Sanığın kasıtlı bir suç işlemesi nedeniyle hüküm açıklandığında; açıklama kararının gerekçesi, sadece açıklama koşullarının gerçekleştiğine, bu nedenle açıklanması geri bırakılan hükmün açıklandığına ve hükme karşı başvurulacak kanun yoluna ve şekline ilişkin olmalıdır.
Mahkûmiyet hükmünün gerekçesi ise, açıklanan hükümdeki gerekçedir. Mahkûmiyet hükmü açıklandığında, bir “hüküm” bir de bunun açıklanmasına ilişkin “karar” bulunmaktadır.
Açıklama kararı bir anlamda açıklanması geri bırakılan hükmün tefhimi niteliğindedir. Açıklama kararının tefhimi veya tebliği üzerine kanun yoluna başvurma süresi işlemeye başlayacaktır. Hüküm kesinleştiğinde, açıklanan hükmün altına, hükmün açıklandığı kararla ilgili bilgiler ve kesinleşme şerhi yazılacak, bu şekilde açıklanan hüküm infaza verilecektir.
Çoğunluk görüşünde ise, hüküm açıklanırken yeniden hüküm kurulması ve hükümlerde bulunması gereken gerekçenin gösterilmesi gerektiği öngörülmektedir.

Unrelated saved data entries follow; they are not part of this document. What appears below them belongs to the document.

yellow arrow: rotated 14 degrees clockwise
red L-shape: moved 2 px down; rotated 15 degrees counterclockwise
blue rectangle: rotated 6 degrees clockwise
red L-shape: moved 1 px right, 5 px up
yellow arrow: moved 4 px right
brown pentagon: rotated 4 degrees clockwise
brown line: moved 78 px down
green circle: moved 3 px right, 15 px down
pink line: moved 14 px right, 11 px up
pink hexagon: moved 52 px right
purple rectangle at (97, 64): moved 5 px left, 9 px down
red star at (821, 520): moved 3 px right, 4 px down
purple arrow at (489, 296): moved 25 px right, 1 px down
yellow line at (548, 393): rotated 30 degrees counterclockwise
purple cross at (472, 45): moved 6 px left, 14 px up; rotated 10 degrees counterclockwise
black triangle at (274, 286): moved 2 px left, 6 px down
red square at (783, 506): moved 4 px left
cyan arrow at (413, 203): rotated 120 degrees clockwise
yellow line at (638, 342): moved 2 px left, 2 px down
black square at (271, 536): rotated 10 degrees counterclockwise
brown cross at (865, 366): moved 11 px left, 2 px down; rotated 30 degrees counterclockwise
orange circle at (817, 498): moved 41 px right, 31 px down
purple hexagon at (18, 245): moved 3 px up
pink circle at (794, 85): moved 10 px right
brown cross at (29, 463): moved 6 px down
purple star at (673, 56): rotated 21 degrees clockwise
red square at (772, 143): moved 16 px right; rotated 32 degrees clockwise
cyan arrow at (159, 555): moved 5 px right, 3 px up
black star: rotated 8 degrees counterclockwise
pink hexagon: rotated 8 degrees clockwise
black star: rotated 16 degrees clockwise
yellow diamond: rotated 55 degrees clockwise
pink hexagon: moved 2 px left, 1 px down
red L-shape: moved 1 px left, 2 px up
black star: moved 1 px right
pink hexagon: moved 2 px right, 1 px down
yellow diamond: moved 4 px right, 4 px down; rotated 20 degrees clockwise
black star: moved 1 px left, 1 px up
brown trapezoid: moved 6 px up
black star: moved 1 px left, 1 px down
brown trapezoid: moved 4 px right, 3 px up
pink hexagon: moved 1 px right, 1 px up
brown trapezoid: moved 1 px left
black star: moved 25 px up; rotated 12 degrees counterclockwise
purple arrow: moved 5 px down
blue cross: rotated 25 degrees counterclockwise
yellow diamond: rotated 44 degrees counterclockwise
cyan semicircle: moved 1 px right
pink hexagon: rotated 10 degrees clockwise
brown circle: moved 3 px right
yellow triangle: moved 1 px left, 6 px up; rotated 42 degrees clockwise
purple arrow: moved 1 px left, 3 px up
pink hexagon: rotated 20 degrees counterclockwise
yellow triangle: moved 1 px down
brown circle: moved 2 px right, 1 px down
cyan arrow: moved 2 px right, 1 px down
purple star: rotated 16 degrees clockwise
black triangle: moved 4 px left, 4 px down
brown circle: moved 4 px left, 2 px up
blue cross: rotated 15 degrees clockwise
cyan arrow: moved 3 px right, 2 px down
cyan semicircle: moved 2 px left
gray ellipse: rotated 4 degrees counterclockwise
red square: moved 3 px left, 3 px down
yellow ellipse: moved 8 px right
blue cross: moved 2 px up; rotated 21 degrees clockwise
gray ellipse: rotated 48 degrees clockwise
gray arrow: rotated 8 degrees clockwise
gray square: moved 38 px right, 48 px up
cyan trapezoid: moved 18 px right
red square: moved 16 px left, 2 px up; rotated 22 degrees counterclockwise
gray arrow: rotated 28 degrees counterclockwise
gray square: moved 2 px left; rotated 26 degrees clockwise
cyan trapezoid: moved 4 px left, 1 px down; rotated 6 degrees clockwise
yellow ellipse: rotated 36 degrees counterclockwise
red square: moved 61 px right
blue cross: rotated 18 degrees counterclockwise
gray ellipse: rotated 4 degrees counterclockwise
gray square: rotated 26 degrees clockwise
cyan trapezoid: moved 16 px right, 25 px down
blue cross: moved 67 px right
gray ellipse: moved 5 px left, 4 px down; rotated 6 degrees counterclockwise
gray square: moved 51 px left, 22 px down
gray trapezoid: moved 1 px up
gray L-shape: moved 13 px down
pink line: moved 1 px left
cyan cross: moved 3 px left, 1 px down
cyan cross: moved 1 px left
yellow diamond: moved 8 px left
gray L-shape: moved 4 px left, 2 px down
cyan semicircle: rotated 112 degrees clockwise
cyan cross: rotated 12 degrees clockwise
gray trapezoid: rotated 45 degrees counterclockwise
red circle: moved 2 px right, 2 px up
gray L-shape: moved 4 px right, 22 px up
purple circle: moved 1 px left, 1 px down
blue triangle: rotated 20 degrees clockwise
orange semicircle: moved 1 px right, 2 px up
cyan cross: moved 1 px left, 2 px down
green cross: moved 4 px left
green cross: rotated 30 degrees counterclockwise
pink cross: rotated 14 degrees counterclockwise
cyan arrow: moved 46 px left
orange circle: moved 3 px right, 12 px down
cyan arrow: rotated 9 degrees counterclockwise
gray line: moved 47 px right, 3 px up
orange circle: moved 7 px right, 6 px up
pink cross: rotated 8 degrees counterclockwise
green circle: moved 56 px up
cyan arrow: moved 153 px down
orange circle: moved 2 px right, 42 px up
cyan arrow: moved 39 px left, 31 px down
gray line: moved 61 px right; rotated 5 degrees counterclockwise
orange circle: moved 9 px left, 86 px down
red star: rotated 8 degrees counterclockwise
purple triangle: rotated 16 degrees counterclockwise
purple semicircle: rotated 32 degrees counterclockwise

Yeniden hüküm kurulması gerektiği kabul edildiğinde, daha önce açıklanması geri bırakılan ve kasıtlı suç işlenmesi nedeniyle açıklanan hükmün ortadan kalktığı kabul edilemez. Bir hüküm ancak açık bir kanun hükmü veya kanun yoluna başvurulması sonucu bozulması ya da kesinleştikten sonra yargılamanın yenilenmesi üzerine CMK’nin 323. maddesi uyarınca iptali ile ortadan kalkar.
Açıklanması geri bırakılan hüküm açıklanırken yeniden kurulacak hüküm mükerrer olacaktır..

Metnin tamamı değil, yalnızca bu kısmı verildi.